▸ **Dataset items**:
########################################

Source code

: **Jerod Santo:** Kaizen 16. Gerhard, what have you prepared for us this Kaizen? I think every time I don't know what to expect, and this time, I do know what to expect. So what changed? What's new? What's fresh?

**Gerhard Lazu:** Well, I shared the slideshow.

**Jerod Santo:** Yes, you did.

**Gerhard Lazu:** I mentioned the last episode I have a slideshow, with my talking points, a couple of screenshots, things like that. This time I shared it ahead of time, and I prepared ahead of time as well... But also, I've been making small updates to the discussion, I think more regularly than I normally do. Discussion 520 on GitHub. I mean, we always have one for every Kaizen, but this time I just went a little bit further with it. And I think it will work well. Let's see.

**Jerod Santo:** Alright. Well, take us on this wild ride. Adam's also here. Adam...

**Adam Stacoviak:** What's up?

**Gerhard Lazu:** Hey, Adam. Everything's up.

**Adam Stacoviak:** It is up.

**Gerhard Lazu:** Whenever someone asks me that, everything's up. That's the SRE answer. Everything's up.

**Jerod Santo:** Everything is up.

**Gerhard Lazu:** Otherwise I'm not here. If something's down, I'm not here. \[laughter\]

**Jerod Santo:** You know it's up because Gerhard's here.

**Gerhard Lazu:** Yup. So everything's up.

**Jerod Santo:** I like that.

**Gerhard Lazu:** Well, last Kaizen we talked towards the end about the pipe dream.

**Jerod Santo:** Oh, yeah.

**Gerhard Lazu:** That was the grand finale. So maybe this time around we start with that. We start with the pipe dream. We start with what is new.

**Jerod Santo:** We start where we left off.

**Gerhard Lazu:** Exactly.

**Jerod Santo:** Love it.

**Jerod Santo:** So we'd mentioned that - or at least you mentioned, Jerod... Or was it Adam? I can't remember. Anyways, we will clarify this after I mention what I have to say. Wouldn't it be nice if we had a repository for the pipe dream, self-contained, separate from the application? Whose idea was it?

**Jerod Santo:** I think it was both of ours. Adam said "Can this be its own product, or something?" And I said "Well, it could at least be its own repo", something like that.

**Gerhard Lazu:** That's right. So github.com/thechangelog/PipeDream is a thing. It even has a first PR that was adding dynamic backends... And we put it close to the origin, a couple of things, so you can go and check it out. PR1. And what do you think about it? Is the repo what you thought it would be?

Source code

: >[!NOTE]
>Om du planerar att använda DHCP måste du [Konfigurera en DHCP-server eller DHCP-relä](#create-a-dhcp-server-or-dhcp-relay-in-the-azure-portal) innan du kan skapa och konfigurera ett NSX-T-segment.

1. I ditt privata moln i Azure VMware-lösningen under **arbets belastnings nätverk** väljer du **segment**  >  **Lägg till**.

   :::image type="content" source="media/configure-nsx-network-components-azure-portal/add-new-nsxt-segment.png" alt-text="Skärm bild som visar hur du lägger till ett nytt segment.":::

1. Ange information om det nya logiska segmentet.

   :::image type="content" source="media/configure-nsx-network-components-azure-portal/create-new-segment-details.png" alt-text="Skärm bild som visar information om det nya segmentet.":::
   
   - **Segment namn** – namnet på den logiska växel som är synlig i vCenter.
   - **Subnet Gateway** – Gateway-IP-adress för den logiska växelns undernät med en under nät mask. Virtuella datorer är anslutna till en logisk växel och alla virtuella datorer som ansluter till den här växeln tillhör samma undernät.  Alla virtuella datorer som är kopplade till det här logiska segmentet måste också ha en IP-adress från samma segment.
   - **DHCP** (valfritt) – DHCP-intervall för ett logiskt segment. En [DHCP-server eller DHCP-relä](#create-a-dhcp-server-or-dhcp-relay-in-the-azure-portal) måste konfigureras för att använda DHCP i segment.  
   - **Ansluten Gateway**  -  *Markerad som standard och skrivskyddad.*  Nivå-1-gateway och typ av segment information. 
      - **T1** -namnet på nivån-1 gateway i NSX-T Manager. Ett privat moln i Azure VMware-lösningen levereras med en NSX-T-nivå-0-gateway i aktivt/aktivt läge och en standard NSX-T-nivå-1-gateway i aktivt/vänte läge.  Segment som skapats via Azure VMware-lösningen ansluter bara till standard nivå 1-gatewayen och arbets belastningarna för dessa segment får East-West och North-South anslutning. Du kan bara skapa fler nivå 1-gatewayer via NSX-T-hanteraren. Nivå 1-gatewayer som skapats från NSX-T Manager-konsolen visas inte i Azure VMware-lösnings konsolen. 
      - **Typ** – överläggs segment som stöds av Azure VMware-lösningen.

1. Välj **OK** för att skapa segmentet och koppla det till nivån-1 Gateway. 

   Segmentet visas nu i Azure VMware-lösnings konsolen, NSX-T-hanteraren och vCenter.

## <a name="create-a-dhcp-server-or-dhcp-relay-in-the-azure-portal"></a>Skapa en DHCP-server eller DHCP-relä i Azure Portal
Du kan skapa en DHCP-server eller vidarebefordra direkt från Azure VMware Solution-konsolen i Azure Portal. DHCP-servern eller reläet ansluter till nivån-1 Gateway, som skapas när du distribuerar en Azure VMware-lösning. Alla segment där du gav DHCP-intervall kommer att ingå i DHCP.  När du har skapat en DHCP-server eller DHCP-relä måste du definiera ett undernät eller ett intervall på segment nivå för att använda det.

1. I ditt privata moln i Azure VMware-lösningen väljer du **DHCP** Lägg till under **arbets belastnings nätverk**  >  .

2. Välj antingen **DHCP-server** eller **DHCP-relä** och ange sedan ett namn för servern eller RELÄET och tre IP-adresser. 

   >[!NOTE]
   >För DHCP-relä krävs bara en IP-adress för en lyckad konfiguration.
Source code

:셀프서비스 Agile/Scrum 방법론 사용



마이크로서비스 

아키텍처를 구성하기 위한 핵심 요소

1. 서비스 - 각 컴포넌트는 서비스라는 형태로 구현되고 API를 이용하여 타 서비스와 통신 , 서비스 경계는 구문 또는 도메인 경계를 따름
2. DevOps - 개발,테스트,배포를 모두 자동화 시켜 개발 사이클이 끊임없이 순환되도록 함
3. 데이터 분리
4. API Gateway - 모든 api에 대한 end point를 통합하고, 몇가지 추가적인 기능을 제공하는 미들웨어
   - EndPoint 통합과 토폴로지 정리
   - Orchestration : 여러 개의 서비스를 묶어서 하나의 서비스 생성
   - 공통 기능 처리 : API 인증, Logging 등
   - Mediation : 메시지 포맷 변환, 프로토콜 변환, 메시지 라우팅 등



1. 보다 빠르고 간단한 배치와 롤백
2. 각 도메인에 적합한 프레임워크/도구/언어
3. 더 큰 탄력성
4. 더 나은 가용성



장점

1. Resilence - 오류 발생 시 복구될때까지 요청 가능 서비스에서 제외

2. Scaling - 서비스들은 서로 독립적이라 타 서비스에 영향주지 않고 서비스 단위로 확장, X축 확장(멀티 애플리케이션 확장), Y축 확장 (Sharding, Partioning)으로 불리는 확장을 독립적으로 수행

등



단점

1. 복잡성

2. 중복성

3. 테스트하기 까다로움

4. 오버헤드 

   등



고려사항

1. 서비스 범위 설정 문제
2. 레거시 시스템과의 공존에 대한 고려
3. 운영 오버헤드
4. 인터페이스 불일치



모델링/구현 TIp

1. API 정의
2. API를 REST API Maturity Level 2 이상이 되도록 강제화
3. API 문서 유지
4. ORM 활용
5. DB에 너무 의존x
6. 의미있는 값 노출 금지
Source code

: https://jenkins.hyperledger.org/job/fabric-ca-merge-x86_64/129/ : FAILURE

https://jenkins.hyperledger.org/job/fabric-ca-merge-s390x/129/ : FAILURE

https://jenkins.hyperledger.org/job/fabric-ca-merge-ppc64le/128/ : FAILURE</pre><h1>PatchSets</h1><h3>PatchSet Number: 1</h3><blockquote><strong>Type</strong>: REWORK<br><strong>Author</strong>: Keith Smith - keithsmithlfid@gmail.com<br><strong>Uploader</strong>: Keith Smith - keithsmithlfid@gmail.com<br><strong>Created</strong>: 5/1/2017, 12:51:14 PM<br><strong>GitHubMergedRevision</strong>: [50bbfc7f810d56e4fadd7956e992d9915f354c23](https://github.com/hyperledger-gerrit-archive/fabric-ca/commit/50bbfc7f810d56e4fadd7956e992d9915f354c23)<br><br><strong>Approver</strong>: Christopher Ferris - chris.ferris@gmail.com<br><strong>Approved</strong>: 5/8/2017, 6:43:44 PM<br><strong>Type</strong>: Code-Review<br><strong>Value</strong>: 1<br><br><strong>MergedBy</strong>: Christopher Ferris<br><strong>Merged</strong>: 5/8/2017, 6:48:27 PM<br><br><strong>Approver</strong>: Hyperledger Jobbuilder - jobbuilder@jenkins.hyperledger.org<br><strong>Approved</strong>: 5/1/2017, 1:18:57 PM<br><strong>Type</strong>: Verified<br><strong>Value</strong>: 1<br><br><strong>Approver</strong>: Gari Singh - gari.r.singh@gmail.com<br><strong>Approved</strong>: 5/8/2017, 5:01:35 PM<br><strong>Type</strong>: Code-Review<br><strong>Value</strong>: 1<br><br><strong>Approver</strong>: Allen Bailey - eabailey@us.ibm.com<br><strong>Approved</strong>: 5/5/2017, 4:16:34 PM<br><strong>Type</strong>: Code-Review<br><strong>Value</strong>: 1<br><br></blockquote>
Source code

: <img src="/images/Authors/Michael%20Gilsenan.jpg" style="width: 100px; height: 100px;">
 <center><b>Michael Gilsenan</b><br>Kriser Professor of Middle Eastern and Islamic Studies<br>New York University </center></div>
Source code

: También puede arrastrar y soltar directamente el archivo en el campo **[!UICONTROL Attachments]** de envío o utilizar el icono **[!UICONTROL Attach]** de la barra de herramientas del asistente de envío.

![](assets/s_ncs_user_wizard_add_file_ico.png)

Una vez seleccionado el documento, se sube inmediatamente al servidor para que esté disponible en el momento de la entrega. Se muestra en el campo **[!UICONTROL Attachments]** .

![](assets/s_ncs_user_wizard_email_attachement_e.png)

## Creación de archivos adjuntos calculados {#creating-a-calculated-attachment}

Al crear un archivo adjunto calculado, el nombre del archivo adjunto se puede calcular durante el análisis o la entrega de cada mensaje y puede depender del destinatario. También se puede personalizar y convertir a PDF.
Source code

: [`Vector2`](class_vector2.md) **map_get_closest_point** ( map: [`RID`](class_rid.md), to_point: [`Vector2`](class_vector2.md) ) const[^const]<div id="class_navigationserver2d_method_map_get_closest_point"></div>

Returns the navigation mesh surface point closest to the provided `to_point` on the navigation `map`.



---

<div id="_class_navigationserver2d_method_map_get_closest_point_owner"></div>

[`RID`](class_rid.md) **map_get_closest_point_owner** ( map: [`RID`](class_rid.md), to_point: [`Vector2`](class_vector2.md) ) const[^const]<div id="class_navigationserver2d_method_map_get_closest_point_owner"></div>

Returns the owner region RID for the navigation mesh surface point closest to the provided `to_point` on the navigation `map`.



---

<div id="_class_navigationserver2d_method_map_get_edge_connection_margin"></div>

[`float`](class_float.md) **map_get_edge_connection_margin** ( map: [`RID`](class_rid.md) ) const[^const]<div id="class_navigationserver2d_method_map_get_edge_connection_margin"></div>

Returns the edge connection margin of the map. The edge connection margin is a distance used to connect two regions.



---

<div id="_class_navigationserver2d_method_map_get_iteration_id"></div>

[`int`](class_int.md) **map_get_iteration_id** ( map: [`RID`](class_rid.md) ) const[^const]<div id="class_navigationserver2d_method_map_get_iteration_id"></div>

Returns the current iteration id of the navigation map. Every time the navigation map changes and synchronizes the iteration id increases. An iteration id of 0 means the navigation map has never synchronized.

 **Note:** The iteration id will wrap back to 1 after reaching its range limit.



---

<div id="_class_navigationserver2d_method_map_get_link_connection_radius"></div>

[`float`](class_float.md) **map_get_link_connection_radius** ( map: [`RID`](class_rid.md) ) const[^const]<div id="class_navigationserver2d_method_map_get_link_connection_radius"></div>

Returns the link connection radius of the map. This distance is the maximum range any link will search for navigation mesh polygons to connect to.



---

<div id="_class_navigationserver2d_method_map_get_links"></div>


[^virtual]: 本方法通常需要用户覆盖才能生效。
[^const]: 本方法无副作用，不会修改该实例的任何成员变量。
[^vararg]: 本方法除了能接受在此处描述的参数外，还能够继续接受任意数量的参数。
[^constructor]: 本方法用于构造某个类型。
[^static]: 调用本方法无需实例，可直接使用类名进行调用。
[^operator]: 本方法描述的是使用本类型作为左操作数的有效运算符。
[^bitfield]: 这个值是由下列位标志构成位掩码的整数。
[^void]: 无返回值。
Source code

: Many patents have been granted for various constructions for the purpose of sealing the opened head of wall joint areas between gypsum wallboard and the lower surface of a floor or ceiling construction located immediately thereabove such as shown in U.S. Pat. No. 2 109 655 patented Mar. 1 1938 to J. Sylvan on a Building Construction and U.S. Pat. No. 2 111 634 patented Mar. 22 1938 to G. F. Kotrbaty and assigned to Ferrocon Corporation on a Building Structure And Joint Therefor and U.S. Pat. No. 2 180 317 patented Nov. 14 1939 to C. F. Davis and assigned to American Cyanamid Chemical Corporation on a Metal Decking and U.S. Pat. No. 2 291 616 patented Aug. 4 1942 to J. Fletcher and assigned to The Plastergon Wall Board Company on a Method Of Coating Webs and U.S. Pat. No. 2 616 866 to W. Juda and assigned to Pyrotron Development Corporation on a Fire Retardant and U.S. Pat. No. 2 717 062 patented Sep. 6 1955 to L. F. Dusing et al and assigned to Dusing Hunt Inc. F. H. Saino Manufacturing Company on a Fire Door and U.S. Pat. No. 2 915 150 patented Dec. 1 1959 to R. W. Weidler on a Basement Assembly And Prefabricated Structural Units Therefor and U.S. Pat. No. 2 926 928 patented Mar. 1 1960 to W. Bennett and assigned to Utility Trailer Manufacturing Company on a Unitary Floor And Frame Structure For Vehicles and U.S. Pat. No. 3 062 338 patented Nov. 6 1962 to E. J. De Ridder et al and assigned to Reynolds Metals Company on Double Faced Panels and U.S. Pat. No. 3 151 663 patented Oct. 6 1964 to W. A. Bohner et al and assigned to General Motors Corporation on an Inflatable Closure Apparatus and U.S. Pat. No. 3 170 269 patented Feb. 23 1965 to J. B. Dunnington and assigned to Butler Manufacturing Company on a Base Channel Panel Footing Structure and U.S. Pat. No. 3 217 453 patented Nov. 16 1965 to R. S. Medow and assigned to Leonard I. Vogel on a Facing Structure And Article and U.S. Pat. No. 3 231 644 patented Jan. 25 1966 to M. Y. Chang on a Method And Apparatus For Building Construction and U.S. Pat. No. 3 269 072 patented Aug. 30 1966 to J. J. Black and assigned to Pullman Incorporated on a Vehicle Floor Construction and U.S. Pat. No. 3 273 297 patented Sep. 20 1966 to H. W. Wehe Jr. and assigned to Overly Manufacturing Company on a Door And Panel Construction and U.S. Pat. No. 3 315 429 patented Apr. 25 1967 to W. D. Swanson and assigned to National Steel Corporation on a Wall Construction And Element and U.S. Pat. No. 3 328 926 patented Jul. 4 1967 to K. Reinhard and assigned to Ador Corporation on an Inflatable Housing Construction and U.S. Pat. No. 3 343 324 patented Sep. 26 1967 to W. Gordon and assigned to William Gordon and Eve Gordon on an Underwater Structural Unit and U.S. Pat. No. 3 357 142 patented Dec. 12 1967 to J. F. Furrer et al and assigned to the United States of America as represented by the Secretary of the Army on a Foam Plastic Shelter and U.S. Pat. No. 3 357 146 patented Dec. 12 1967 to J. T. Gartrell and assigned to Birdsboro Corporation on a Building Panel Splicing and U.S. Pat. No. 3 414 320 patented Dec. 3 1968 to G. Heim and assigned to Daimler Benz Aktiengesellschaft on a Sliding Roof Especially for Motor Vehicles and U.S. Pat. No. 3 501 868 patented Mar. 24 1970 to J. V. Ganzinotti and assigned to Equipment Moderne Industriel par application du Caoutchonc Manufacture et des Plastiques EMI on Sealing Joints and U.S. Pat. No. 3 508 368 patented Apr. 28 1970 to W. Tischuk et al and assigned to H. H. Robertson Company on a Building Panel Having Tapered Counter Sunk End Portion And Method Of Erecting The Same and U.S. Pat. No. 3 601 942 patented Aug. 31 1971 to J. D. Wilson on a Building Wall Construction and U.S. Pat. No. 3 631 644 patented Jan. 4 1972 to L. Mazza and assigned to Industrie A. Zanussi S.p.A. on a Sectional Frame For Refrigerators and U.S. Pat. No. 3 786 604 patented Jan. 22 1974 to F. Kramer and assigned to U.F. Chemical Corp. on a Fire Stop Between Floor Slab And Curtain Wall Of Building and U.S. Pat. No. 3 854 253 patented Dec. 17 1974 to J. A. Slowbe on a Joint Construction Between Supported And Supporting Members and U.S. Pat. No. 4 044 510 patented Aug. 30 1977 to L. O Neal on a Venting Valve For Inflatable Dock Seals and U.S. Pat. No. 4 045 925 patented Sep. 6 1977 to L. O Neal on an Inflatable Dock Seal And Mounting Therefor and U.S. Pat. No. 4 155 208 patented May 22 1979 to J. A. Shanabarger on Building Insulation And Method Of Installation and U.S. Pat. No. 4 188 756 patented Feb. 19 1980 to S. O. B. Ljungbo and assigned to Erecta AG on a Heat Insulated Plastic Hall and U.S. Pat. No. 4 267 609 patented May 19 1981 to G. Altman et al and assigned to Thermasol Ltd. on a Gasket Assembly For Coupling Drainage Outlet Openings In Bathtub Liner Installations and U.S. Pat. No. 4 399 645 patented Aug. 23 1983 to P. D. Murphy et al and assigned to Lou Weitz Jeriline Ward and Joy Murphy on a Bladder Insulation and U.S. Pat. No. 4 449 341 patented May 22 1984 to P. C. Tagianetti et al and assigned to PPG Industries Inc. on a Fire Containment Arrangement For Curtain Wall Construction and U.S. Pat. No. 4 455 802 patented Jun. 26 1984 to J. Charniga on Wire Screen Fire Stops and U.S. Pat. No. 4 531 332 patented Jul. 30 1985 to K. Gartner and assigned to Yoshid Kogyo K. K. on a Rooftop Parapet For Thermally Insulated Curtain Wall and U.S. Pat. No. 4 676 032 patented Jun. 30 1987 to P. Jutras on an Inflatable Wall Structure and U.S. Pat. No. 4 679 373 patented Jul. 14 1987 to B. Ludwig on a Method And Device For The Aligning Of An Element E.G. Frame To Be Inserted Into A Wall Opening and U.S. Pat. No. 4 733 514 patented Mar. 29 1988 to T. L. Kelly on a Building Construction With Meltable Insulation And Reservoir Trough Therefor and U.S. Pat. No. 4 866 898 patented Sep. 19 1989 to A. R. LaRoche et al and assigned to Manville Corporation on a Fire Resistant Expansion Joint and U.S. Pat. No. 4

########################################

Your answer should be one number: how many lines above contain "servern".

▸ **WRITTEN SOLUTION**: 2